Une lampe à la main, nuit de neige en montagne
Dans le silence nocturne les flocons s'envolent librement
Le vrai, le faux, quelle importance ?
Une nuit paisible derrière ma cabane au toit de paille
Je joue du luth sans corde
Sa musique, portée par le vent disparait dans les nuages
Elle devient celle du ruisseau
S'étend toujours plus loin et remplit la vallée,
Traverse montagne et forêts
Seul un être fermé aux bruits du dehors
Peut entendre cette musique merveilleuse.
Les quatre saisons et les oiseaux vivent en harmonie
Continuellement s'entend le bruit de la source froide
Je dis à ceux qui peuvent oublier leur fardeau
Venez errer librement au sommet des montagnes émeraudes.
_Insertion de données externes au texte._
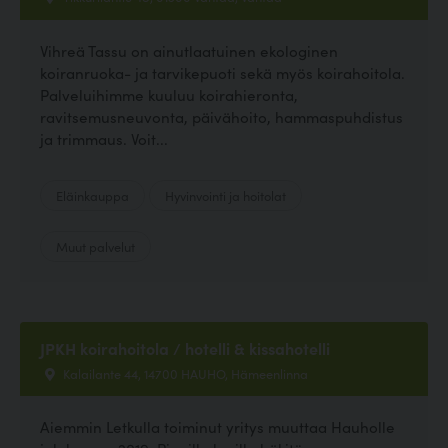
Vihreä Tassu on ainutlaatuinen ekologinen
koiranruoka- ja tarvikepuoti sekä myös koirahoitola.
Palveluihimme kuuluu koirahieronta,
ravitsemusneuvonta, päivähoito, hammaspuhdistus
ja trimmaus. Voit...
Eläinkauppa
Hyvinvointi ja hoitolat
Muut palvelut
JPKH koirahoitola / hotelli & kissahotelli
Kalailante 44, 14700 HAUHO, Hämeenlinna
Aiemmin Letkulla toiminut yritys muuttaa Hauholle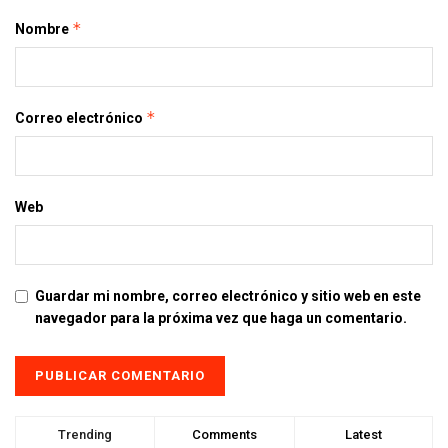
*
Nombre
*
Correo electrónico
Web
Guardar mi nombre, correo electrónico y sitio web en este
navegador para la próxima vez que haga un comentario.
Trending
Comments
Latest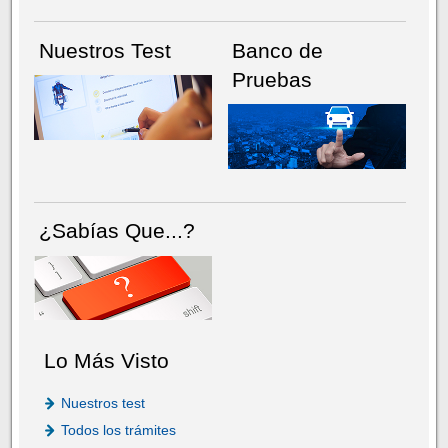
Nuestros Test
Banco de
Pruebas
¿Sabías Que...?
Lo Más Visto
Nuestros test
Todos los trámites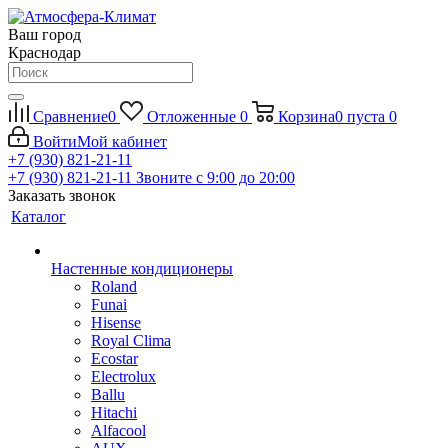
Ваш город
Краснодар
Сравнение
0
Отложенные
0
Корзина
0
пуста
0
Войти
Мой кабинет
+7 (930) 821-21-11
+7 (930) 821-21-11
Звоните с 9:00 до 20:00
Заказать звонок
Каталог
Настенные кондиционеры
Roland
Funai
Hisense
Royal Clima
Ecostar
Electrolux
Ballu
Hitachi
Alfacool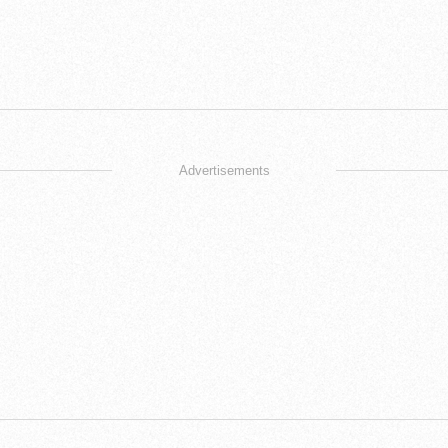
Advertisements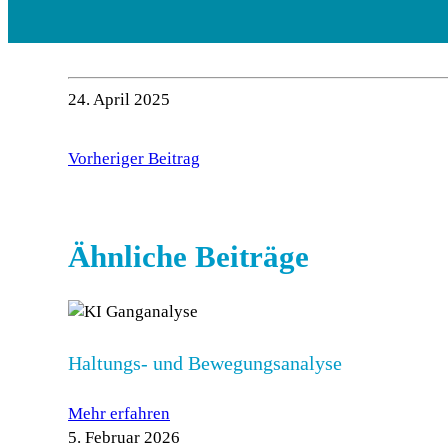
24. April 2025
Vorheriger Beitrag
Ähnliche Beiträge
Haltungs- und Bewegungsanalyse
Mehr erfahren
5. Februar 2026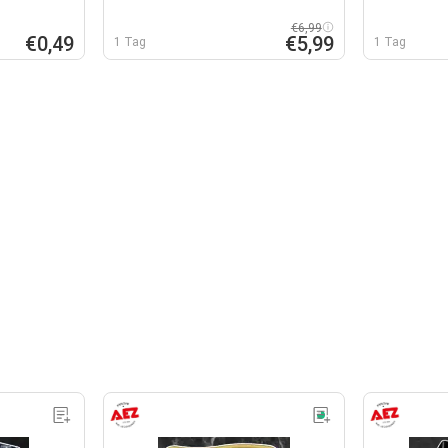
€6,99
€0,49
€5,99
1 Tag
1 Tag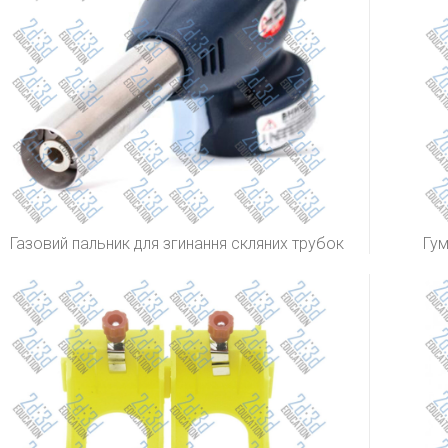
Газовий пальник для згинання скляних трубок
Гу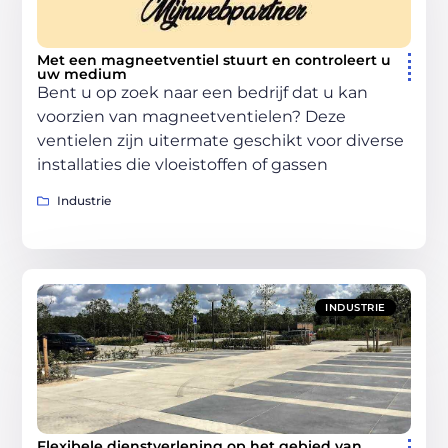
Met een magneetventiel stuurt en controleert u
uw medium
Bent u op zoek naar een bedrijf dat u kan
voorzien van magneetventielen? Deze
ventielen zijn uitermate geschikt voor diverse
installaties die vloeistoffen of gassen
Industrie
INDUSTRIE
Flexibele dienstverlening op het gebied van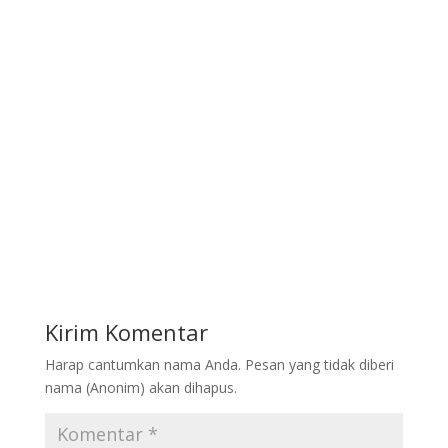
Kirim Komentar
Harap cantumkan nama Anda. Pesan yang tidak diberi
nama (Anonim) akan dihapus.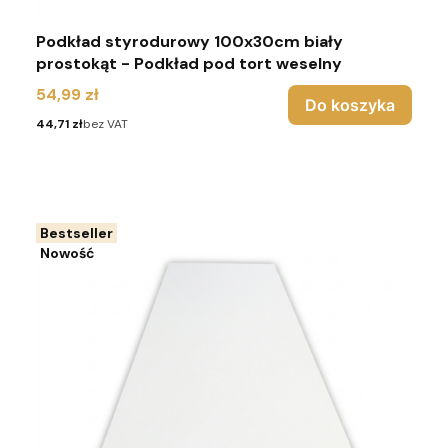
Podkład styrodurowy 100x30cm biały
prostokąt - Podkład pod tort weselny
Cena
54,99 zł
Do koszyka
Cena
44,71 zł
bez VAT
Bestseller
Nowość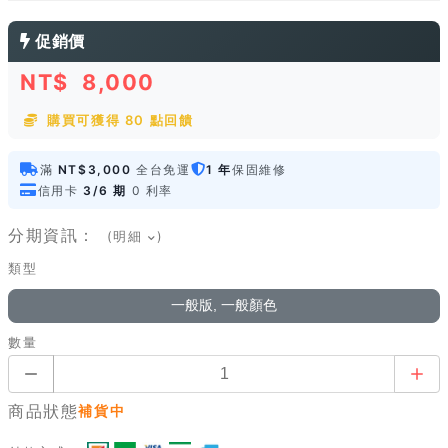
促銷價
NT$
8,000
購買可獲得 80 點回饋
滿
NT$3,000
全台免運
1 年
保固維修
信用卡
3/6 期
0 利率
分期資訊：
(明細
)
類型
一般版, 一般顏色
數量
商品狀態
補貨中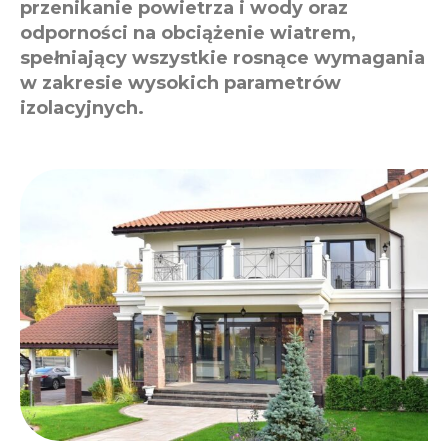
przenikanie powietrza i wody oraz
odporności na obciążenie wiatrem,
spełniający wszystkie rosnące wymagania
w zakresie wysokich parametrów
izolacyjnych.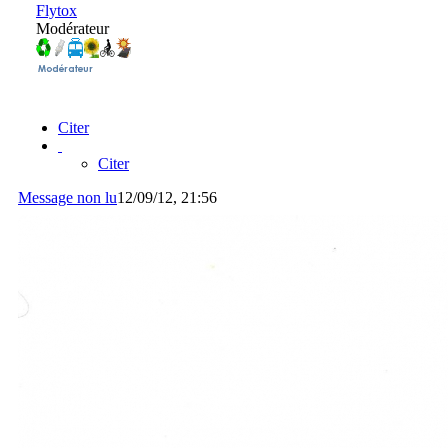
Flytox
Modérateur
Citer
Citer
Message non lu
12/09/12, 21:56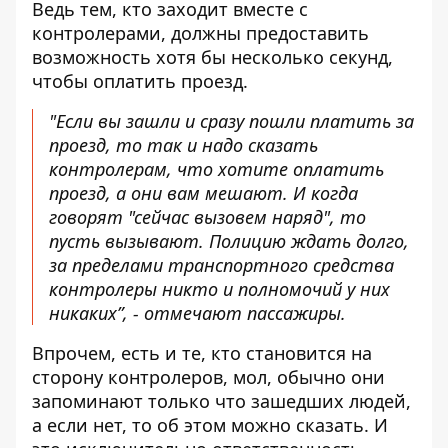
Ведь тем, кто заходит вместе с
контролерами, должны предоставить
возможность хотя бы несколько секунд,
чтобы оплатить проезд.
"Если вы зашли и сразу пошли платить за
проезд, то так и надо сказать
контролерам, что хотите оплатить
проезд, а они вам мешают. И когда
говорят "сейчас вызовем наряд", то
пусть вызывают. Полицию ждать долго,
за пределами транспортного средства
контролеры никто и полномочий у них
никаких”, - отмечают пассажиры.
Впрочем, есть и те, кто становится на
сторону контролеров, мол, обычно они
запоминают только что зашедших людей,
а если нет, то об этом можно сказать. И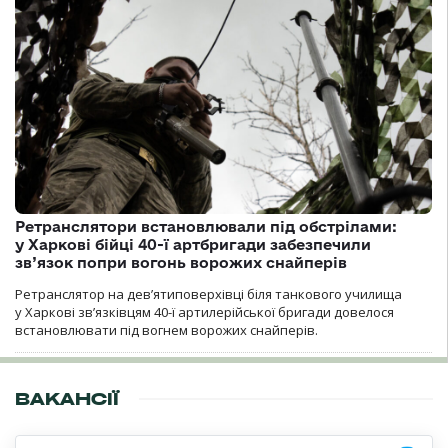
Ретранслятори встановлювали під обстрілами:
у Харкові бійці 40-ї артбригади забезпечили
зв’язок попри вогонь ворожих снайперів
Ретранслятор на дев’ятиповерхівці біля танкового училища
у Харкові зв’язківцям 40-ї артилерійської бригади довелося
встановлювати під вогнем ворожих снайперів.
ВАКАНСІЇ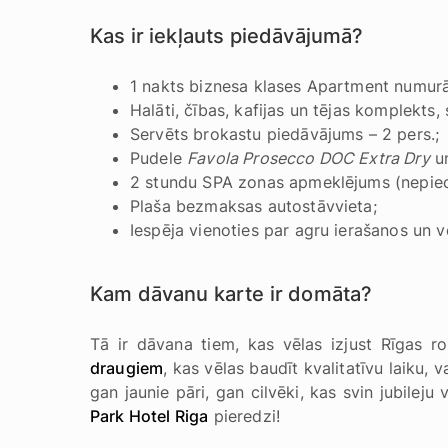
Kas ir iekļauts piedāvājumā?
1 nakts biznesa klases Apartment numurā
Halāti, čības, kafijas un tējas komplekts,
Servēts brokastu piedāvājums – 2 pers.;
Pudele
Favola Prosecco DOC Extra Dry
un
2 stundu SPA zonas apmeklējums (nepieci
Plaša bezmaksas autostāvvieta;
Iespēja vienoties par agru ierašanos un v
Kam dāvanu karte ir domāta?
Tā ir dāvana tiem, kas vēlas izjust Rīgas 
draugiem
, kas vēlas baudīt kvalitatīvu laiku, v
gan jaunie pāri, gan cilvēki, kas svin jubileju
Park Hotel Riga
pieredzi!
C'est la fin de l'automne, le neuvième mois, le ciel est bleu
Seul avec mon bol, sans prévenir, je frappe à ta porte
Moi, un moine libre des désirs du monde
Toi, un homme oisif vivant dans une époque de paix
Toute la journée sans rien faire
A boire du saké en riant face aux montagnes.

La grande voie n'a pas de chemin
Je ne sais où se trouve la paix du coeur
On considère la vacuité ou l'existence comme des buts
Quelle différence entre un homme ordinaire et un éveillé
Si l'on s'attache au monde, poursuivant son ombre
L'ombre s'éloigne toujours plus
Si l'on chasse le faux et recherche le vrai
Le vrai devient cicatrice
Comprend cela par expérience et profondément
Si tu tombes même d'un cheveu dans le mental,
Tu t'éloigneras de la vérité d'une distance de mille univers
J'ai appris autrefois la quiétude de la concentration et je sais contrôler mon souffle
Traversant les étoiles et le givre blanc
J'en oubliais presque le sommeil et la nourriture
Si je connais la paix
C'est peut-être grâce à ma pratique
Mais si je n'agis pas
Qui me prouve qu'elle demeurera toujours ?

Depuis l'origine la grande voie n'a pas de chemin
Je ne sais quel est son accomplissement
Si on on la poursuit, elle s'éloigne de plus en plus.
Si on la recherche, on ne peut la trouver
Même si on prêche aux hommes l'identité du vide et des phénomènes,
Et qu'on suit la voie du milieu, on se retrouve dans une impasse
Cela est indicible
Si on veut l'exprimer par la parole, il perd son sens.
L'éveil et l'illusion dépendent l'un de l'autre
Le dharma et les phénomènes sont liés
La journée je récite des sutras sans paroles
La nuit je médite sans pratiquer la méditation
Le coucou chante près de la rivière, là où baigne le saule
Un chien aboie dans la nuit à la clarté de la lune
La loi du Bouddha n'est pas contraire à l'harmonie de la nature
Qu'ai-je à transmettre ?
Il y a un joyau qui existe depuis toujours
Jour et nuit, il illumine l'obscurité du monde
Quant du le possèdes, tu ne peux le confier à un autre
Contemple le sans douter et sans hésiter
Quand l'ami de la Voie le montre, l'homme obscure titube
Si la fille du dragon le donne, les vieux moines sont embarrassés
Ah ! Ah ! Ah ü Un tel joyau existe dans le ciel ou sur la terre, mais qui le sait ?

Ne demande pas s'il vient du Mont Kunlun ou de Gepu
Le joyau est en toi
Sa lumière efface celle du soleil et de la lune
et rayonne au-delà des quatre limites de l'univers
Ses couleurs sont si intenses qu'on ne peut le fixer
S'il est perdu on plonges dans l'océan de la souffrance
Si on le possède on travers immédiatement sur l'autre rive
Je le montre et l'offre
Mais je ne peux rien faire si les hommes n'en veulent pas.
Extrait de : Ryokan, le Chemin vide.